Personal information
- Full name: Hugh Milling
- Born: 4 September 1962 Carrickfergus, Northern Ireland
- Died: 18 February 2003 (aged 40) Austria
- Batting: Right-handed
- Bowling: Right-arm fast-medium

Domestic team information
- 1986–1988: Ireland

Career statistics
| Competition | First-class | List A |
| Matches | 1 | 3 |
| Runs scored | 6 | 9 |
| Batting average | 6.00 | 4.50 |
| 100s/50s | –/– | –/– |
| Top score | 4* | 9 |
| Balls bowled | 174 | 174 |
| Wickets | 6 | 7 |
| Bowling average | 16.33 | 19.57 |
| 5 wickets in innings | – | – |
| 10 wickets in match | – | – |
| Best bowling | 4/81 | 4/63 |
| Catches/stumpings | 1/– | 1/– |
- Source: Cricinfo, 23 October 2018

= Hugh Milling =

Irish cricketer

Hugh Milling (4 September 1962 - 18 February 2003) was an Irish first-class cricketer.
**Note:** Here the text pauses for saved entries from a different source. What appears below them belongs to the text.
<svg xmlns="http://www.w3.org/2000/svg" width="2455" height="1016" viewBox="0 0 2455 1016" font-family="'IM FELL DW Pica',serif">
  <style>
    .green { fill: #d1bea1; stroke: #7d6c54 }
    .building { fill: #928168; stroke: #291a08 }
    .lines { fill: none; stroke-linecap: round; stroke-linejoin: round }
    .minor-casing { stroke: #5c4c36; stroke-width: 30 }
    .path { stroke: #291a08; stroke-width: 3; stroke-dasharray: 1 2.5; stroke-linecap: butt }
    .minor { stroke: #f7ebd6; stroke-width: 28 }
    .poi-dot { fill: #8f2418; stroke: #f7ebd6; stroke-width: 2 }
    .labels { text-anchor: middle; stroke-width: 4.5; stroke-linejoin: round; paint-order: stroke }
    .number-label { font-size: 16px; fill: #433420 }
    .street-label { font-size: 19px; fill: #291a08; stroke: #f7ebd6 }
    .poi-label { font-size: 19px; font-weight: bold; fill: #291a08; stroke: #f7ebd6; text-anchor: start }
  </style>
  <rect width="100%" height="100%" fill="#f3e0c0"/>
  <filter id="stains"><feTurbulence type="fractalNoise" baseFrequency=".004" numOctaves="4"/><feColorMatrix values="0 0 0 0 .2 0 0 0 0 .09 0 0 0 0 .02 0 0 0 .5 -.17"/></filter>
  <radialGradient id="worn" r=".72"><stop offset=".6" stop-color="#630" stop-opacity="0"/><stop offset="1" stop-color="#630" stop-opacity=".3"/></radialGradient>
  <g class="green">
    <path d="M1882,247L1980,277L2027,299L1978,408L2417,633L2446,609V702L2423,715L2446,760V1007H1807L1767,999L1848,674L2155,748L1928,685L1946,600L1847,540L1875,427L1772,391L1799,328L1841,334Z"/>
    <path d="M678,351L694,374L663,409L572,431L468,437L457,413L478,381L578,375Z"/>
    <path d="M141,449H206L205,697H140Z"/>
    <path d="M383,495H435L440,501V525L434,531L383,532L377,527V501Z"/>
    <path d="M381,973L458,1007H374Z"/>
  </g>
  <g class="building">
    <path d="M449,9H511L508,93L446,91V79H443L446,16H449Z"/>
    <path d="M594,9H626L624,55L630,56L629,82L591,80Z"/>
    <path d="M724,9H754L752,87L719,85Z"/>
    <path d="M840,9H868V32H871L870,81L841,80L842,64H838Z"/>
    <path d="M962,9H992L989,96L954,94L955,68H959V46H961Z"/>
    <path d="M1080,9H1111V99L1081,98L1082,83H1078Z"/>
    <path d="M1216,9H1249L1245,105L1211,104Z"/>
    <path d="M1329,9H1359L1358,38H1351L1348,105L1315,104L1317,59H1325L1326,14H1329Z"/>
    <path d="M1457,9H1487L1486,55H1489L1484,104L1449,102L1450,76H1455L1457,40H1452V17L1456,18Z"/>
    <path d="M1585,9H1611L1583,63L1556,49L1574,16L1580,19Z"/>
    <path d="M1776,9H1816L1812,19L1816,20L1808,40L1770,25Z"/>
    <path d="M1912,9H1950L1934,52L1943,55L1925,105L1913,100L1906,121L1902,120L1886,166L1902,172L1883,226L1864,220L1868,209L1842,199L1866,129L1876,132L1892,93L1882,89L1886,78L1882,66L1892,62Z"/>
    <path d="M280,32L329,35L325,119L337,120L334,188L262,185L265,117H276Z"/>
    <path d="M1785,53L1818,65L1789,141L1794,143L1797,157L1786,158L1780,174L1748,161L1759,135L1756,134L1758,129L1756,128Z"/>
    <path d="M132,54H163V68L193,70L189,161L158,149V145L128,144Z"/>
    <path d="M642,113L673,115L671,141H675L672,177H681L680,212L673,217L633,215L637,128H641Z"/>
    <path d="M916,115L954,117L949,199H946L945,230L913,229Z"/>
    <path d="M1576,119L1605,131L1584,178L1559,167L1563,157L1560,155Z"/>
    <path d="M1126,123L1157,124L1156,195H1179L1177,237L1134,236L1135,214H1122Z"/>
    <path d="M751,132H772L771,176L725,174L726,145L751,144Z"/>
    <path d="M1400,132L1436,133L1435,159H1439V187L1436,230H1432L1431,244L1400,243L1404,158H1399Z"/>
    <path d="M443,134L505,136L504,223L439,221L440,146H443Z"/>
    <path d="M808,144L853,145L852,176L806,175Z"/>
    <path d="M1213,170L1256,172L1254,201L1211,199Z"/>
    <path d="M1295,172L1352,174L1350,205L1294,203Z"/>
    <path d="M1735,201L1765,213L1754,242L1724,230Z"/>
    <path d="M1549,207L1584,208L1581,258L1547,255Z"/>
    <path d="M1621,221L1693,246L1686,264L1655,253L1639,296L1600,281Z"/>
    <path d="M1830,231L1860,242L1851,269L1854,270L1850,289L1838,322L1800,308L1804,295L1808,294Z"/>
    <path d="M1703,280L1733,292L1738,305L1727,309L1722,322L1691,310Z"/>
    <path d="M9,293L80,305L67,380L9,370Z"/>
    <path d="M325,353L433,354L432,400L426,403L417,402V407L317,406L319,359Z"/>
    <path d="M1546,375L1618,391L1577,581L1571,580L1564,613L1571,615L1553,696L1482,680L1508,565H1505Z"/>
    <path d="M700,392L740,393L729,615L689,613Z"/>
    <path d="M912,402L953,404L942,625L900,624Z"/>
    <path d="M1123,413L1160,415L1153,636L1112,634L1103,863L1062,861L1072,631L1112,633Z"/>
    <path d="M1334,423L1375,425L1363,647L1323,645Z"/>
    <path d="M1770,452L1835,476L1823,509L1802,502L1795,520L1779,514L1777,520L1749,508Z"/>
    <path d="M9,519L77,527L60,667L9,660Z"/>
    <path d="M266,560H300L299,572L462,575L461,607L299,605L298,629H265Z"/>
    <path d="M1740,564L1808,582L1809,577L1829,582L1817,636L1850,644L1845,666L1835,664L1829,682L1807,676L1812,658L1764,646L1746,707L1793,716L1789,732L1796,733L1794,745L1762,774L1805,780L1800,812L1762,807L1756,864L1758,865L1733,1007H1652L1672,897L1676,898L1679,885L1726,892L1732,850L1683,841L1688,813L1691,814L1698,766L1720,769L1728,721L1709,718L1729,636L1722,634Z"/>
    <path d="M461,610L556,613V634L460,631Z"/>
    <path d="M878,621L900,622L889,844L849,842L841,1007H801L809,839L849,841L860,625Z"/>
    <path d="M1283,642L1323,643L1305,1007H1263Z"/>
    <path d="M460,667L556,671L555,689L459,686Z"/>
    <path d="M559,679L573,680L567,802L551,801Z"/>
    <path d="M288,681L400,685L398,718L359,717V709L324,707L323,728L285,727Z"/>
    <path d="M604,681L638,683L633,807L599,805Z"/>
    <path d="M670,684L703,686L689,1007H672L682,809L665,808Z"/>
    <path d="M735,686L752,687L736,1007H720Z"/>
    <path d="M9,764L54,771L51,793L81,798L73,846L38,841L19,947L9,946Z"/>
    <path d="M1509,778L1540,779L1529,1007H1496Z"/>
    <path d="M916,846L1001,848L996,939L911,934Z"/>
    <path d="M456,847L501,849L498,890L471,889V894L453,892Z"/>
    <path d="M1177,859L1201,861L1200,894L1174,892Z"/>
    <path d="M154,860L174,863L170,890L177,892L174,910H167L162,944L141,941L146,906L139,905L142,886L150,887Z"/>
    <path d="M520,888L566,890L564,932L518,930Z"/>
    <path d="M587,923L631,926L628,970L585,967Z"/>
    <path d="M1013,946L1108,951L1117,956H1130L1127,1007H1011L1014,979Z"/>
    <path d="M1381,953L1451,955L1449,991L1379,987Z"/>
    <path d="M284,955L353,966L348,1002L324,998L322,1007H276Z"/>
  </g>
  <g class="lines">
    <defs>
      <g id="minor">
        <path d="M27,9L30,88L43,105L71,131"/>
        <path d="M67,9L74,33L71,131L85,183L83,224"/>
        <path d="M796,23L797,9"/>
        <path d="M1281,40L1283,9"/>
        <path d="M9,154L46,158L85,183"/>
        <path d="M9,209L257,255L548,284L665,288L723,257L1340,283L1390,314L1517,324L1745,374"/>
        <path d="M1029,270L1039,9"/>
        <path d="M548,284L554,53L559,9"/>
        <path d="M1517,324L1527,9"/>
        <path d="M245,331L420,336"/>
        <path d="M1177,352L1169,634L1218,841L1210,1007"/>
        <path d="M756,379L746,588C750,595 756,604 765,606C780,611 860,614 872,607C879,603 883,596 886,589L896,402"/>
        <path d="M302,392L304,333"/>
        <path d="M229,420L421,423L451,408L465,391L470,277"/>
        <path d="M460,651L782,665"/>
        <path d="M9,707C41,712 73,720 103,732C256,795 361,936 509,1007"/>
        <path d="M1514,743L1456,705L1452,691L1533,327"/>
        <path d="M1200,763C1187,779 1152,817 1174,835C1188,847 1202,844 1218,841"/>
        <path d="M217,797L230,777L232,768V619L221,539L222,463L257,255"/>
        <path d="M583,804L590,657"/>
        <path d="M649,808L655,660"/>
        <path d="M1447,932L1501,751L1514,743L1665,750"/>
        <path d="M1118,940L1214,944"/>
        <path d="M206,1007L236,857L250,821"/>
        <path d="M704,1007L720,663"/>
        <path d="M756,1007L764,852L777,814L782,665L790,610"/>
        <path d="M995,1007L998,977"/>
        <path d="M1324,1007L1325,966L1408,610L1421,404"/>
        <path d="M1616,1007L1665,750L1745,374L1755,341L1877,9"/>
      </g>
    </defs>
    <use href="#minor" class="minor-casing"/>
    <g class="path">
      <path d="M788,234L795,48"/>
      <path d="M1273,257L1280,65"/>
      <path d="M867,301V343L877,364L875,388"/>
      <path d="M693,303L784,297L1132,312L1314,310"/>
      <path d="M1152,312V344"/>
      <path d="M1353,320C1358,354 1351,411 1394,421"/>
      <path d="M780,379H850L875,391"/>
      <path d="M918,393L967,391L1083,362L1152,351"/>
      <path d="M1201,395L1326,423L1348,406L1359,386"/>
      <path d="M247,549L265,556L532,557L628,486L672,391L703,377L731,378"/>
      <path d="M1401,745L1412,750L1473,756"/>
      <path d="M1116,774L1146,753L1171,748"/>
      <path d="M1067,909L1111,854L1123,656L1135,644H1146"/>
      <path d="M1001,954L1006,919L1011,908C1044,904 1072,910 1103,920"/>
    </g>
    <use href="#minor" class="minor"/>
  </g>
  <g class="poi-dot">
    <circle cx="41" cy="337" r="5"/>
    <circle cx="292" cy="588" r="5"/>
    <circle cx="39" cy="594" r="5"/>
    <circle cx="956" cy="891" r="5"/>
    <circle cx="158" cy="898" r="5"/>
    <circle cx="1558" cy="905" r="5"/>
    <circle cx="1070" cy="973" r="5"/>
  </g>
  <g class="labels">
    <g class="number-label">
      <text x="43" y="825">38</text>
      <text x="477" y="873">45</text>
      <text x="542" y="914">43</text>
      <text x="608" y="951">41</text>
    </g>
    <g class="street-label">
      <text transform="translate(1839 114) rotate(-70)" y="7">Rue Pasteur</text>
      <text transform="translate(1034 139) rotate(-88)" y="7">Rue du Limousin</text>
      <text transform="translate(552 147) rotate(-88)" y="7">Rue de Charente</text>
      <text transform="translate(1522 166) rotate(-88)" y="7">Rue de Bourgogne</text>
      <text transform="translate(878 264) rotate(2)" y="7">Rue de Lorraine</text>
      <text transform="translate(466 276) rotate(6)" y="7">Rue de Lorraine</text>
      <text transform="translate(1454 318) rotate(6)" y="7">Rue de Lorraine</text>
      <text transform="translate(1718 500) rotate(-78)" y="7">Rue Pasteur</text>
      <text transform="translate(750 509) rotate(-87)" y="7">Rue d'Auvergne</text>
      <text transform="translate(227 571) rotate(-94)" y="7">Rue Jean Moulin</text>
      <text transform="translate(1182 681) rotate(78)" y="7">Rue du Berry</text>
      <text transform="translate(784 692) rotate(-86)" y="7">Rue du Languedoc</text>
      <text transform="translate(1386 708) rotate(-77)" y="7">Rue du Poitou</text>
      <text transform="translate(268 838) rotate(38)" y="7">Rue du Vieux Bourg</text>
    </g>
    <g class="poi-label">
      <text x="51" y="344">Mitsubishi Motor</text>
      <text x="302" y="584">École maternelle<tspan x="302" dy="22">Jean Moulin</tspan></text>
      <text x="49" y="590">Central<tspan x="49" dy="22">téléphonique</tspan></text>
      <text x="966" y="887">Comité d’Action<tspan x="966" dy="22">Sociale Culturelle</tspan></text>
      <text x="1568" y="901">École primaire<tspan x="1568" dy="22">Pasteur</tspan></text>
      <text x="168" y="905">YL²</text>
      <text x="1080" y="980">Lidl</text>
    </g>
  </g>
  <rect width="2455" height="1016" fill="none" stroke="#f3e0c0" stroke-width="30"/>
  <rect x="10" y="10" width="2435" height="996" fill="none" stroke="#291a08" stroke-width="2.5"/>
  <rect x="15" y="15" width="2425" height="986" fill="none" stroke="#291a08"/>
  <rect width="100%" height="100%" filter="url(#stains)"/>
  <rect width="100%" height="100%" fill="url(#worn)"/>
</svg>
Milling was born at Carrickfergus and was educated at Marist College, Athlone, from there, he went up to Trinity College, Dublin. While studying in Dublin, he played club cricket for Dublin University and Phoenix. He made his debut for Ireland in a List A one-day game against Leicestershire at Leicester in the 1986 NatWest Trophy, taking 4/63 on debut with his fast-medium bowling. The following year he played in what would be his only match in first-class cricket, against Scotland at Coleraine. Batting twice during the match, Milling was dismissed in Ireland's first-innings for 2 runs by James Govan, while in their second-innings he ended unbeaten on 4 runs. With his hostile fast-medium bowling, he took six wickets in the match, claiming figures of 4/81 in Scotland's first-innings. He made two further appearances in List A cricket, against Northamptonshire in the 1987 NatWest Trophy, and Gloucestershire in the 1988 NatWest Trophy. He took a total of 9 wickets in his three List A matches, averaging 19.57 runs per wicket.
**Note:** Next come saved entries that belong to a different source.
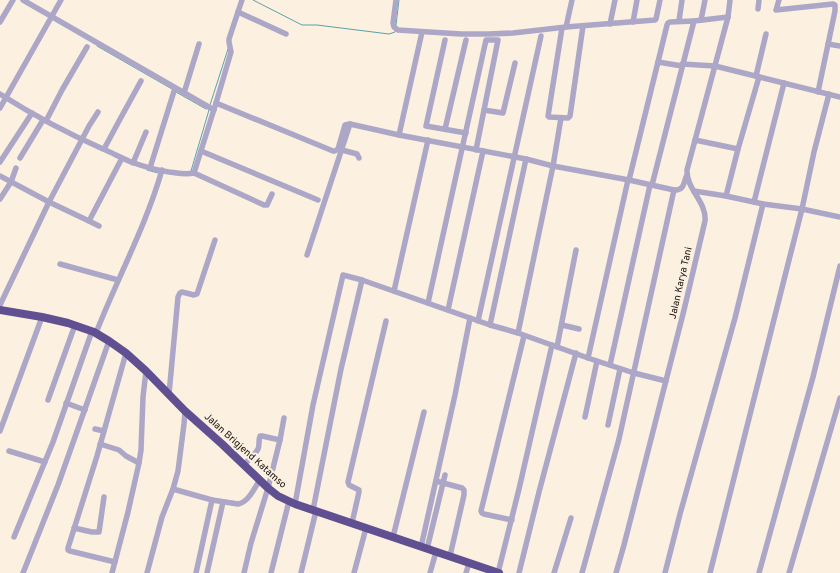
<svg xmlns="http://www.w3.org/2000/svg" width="840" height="573" font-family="Overpass,sans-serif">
<rect width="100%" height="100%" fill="#fcf0e1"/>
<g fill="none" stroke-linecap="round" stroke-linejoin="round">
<g stroke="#56a3aa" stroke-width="1">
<polyline points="253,0 302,25 317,25 389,34 395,32 396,30"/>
<polyline points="396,25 399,0"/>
<polyline points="97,46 172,89"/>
<polyline points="176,92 206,109"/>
<polyline points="210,105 228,49"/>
<polyline points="147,170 158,173"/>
<polyline points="191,171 209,110"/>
</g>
<g stroke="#ada7c7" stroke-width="5.5">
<polyline points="23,0 214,110"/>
<polyline points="396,0 393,23 394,27 398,30 461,34 489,34 513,33 566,27 655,20 656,19 660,0"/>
<polyline points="779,0 776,10 833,4 835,5 835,11 818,92"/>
<polyline points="758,9 759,0"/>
<polyline points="238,12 286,34"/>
<polyline points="701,20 705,0"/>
<polyline points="679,21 682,0"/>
<polyline points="0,22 13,0"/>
<polyline points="633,22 637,0"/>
<polyline points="610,24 615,0"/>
<polyline points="566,27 572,0"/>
<polyline points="562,28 548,116 549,117 568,118 570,116 583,26"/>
<polyline points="445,40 426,126 466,133"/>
<polyline points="828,44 840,46"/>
<polyline points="682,64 715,66 840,97"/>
<polyline points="682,66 658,62 667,25 668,23 670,22 694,21"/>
<polyline points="756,76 766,34"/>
<polyline points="184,93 199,44"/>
<path d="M 0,94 C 33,115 67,133 103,149 C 113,153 123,159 134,163 C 145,167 157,170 169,172 C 178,173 185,175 194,173 L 216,103 L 231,52 L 229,42 L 229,39 L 242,0"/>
<polyline points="216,103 333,151 335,151 338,149 345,125 350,124"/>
<polyline points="0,108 61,0"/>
<polyline points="484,110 503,113 515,63"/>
<polyline points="46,121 62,90 87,47"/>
<polyline points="445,129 466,40"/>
<polyline points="399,135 422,32"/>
<polyline points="695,140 738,149 759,77"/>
<polyline points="104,149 119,121 141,81"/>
<polyline points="342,150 357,154 359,158"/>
<polyline points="201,151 318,200"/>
<polyline points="20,158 43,120"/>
<polyline points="0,162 32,113"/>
<polyline points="133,163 146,132"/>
<polyline points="150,168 175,88"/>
<polyline points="194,173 264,205 267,205 272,194"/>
<polyline points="0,176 49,202 89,221 122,158"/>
<polyline points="629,180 658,62"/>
<polyline points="652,185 694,21 728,17"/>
<polyline points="694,191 726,196 763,204 802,209 840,217"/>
<polyline points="726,196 738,149"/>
<polyline points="0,199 11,182 16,168"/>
<polyline points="754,202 784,83"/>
<polyline points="89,221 99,226"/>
<polyline points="307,255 350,124 399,135 526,159 553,166 629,180 674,190"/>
<polyline points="60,264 118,280"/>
<polyline points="394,291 428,140"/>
<polyline points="428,303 486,40 498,40 476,150"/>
<polyline points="0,305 49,202 89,126 98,112"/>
<polyline points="448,310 483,151"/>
<polyline points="478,321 541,36"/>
<polyline points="490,325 526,159"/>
<polyline points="562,325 579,329"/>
<path d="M 96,333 C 103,315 111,297 119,279 C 135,243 151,208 162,170"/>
<polyline points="518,333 553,166 561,118"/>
<polyline points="557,347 576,250"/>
<polyline points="597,361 588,358 628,180"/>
<polyline points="610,365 650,185"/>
<polyline points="169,394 178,297 180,293 182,292 194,295 197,294 215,240"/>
<polyline points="48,400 75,325"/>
<polyline points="66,403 85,410"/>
<polyline points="585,417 597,361 634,373 666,381"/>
<polyline points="608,425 620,369"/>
<polyline points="95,429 104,431"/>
<polyline points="0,431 42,317"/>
<polyline points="100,444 119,450 126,456 139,463"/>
<polyline points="9,451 45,462"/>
<path d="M 244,465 C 248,460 255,455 258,449 C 260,445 258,440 260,436 L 262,436 L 280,440"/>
<polyline points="436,481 462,488 464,490 464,495 450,556"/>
<polyline points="173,489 212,500 196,573"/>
<path d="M 212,500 L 238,504 C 249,502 254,488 260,480"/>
<polyline points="295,504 313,405 343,275 362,280 490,325 518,333 588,358"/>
<polyline points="313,510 341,369 362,280"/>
<polyline points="512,520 484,514 482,513 481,511 524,336"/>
<polyline points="352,523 359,492 359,490 349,485 348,482 386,321"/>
<polyline points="74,528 92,532 99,532 104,497"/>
<polyline points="14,537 53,442 92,331"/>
<polyline points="393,537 424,412"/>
<polyline points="421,547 455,395 470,318"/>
<polyline points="427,549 445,475"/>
<polyline points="115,562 70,551 68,550 68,548 97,456 126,353"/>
<polyline points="23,573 58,485 109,341"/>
<polyline points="112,573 128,512 139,463 141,450 143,397 146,371"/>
<polyline points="147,573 162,517 173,489 178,471 184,424 185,411"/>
<polyline points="207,573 223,502"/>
<polyline points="244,573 251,543 268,488 280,440 284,418"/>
<polyline points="271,573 289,501"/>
<polyline points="301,573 316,511"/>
<polyline points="354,573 366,528"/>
<polyline points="430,573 436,552"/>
<polyline points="466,573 469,563"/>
<polyline points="498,573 519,489 552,345"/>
<polyline points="519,573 539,492 576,353"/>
<polyline points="554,573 571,518"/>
<path d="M 582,573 L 619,439 L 674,190 C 685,190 683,183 687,175"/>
<path d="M 616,573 L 624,545 L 684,310 L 705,221 C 707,202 686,189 687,170 L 728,17 L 730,0"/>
<polyline points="665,573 680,514 735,318 763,204"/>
<polyline points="710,573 788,264 802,209 814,152 829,94"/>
<polyline points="759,573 813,377 840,266"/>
<polyline points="789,573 840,398"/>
</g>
<polyline stroke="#615091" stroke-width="8" points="0,310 42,317 68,323 94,332 109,341 126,353 146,371 185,411 222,444 268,488 278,496 295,504 499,573"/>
</g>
<g text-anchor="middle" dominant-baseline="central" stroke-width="4" stroke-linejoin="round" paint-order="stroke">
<g font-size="10" fill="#15110b" stroke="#fcf0e1">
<text transform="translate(681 283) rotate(-77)">Jalan Karya Tani</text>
<text transform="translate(245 451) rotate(42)">Jalan Brigjend Katamso</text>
</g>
</g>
</svg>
Having studied for a diploma in education at Ulster University, Milling moved into the teaching profession. He taught for a while in Northern Ireland, before accepting a position with Hulme Grammar School in Oldham, England. His move to England saw him play his club cricket in the Lancashire League with Werneth. He accompanied the school on a visit to Austria in 2003; while skiing he fell and hit his head. Seemingly uninjured, he retired to his hotel room, but died that night in his sleep from a head injury that resulted from the fall.